En Haz el papel de chica, la periodista y escritora Carina Chocano recoge la cita completa de Hefner, que continuaba así:
Piensa en la clase de chica que hemos popularizado: la Playmate del mes. Nunca es sofisticada, no es alguien a quien en el fondo no puedes aspirar. Es una chica sencilla, joven y sana que bien podría ser tu vecina. No nos interesa la mujer complicada y misteriosa, la femme fatale que lleva ropa interior elegante de encaje, que tiene un carácter melancólico y una mente retorcida. La chica Playboy no lleva encaje, no lleva ropa interior, está desnuda, aseada con agua y jabón, y es feliz.

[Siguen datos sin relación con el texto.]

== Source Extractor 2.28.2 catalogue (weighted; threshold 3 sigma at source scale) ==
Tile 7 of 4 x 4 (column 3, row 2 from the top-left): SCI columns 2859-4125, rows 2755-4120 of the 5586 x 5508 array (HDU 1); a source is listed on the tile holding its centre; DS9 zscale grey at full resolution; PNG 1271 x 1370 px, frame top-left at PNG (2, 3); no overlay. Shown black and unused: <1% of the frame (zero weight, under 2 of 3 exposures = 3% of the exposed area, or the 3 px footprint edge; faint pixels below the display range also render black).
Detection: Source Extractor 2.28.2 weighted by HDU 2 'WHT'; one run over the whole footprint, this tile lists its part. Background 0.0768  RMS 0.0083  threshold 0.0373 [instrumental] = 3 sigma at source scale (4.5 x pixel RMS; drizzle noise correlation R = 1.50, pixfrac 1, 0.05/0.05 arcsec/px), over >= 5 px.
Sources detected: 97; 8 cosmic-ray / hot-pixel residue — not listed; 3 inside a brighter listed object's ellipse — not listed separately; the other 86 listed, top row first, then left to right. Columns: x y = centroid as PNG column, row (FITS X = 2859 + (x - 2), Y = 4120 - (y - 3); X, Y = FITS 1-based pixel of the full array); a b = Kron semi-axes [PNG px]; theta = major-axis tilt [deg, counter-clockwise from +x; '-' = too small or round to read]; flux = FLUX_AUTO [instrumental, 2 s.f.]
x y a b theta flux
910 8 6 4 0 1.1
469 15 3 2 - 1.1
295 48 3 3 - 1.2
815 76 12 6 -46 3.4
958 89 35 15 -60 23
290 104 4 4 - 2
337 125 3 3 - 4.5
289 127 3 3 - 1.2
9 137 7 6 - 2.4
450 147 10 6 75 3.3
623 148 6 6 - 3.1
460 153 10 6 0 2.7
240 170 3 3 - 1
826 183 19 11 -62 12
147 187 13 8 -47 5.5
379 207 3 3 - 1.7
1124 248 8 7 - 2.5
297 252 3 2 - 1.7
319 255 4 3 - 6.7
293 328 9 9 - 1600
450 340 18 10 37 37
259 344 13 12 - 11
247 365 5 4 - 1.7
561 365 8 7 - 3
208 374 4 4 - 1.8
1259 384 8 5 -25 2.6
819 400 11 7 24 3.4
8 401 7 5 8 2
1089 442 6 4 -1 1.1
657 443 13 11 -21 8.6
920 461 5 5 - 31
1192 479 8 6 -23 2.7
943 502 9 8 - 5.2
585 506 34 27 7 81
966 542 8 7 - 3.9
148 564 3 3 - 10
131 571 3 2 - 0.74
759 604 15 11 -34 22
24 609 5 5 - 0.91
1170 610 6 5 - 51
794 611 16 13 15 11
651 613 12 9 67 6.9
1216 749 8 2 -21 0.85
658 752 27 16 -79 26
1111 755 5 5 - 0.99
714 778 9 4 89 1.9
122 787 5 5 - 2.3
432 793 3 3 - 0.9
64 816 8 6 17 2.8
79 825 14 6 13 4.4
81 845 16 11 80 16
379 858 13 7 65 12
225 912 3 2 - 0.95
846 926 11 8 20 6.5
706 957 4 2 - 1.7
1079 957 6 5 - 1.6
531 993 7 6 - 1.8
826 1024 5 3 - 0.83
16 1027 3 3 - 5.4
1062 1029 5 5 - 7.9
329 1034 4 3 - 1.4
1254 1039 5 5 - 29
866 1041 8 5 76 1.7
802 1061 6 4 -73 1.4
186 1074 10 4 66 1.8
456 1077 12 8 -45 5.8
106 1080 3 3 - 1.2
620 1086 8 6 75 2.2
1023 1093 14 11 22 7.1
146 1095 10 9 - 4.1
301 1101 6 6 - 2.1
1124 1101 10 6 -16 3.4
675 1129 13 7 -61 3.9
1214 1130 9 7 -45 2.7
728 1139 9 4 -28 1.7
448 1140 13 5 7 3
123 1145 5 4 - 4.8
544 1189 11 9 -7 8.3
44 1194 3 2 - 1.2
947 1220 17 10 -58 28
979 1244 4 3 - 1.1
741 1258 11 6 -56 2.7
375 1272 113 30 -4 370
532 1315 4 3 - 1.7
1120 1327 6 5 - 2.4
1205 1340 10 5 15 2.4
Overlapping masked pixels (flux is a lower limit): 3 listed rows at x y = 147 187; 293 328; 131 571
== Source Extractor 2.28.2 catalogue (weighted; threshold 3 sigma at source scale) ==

Lo de que “es feliz” ya se encargó Gloria Steinem de desmentirlo en su artículo para la revista Show, que escribió en 1963 tras pasar dos semanas infiltrada entre las conejitas del Club Playboy. A bunny’s tale —así se titulaba el artículo— expuso las condiciones de trabajo de estas mujeres, que estaban lejos de ser ideales, a pesar de que Playboy afirmaba que sus chicas eran “las más envidiadas de América”. Las trabajadoras tenían que comprarse sus propios zapatos, debían destinar 2,50 dólares diarios al mantenimiento y limpieza de sus trajes de conejita, 5 dólares a las finísimas medias de nylon que formaban parte de su uniforme y podían ser sancionadas si iban por ahí con alguna carrera, si llevaban tacones de menos de 7,5 centímetros o si mascaban chicle mientras trabajaban.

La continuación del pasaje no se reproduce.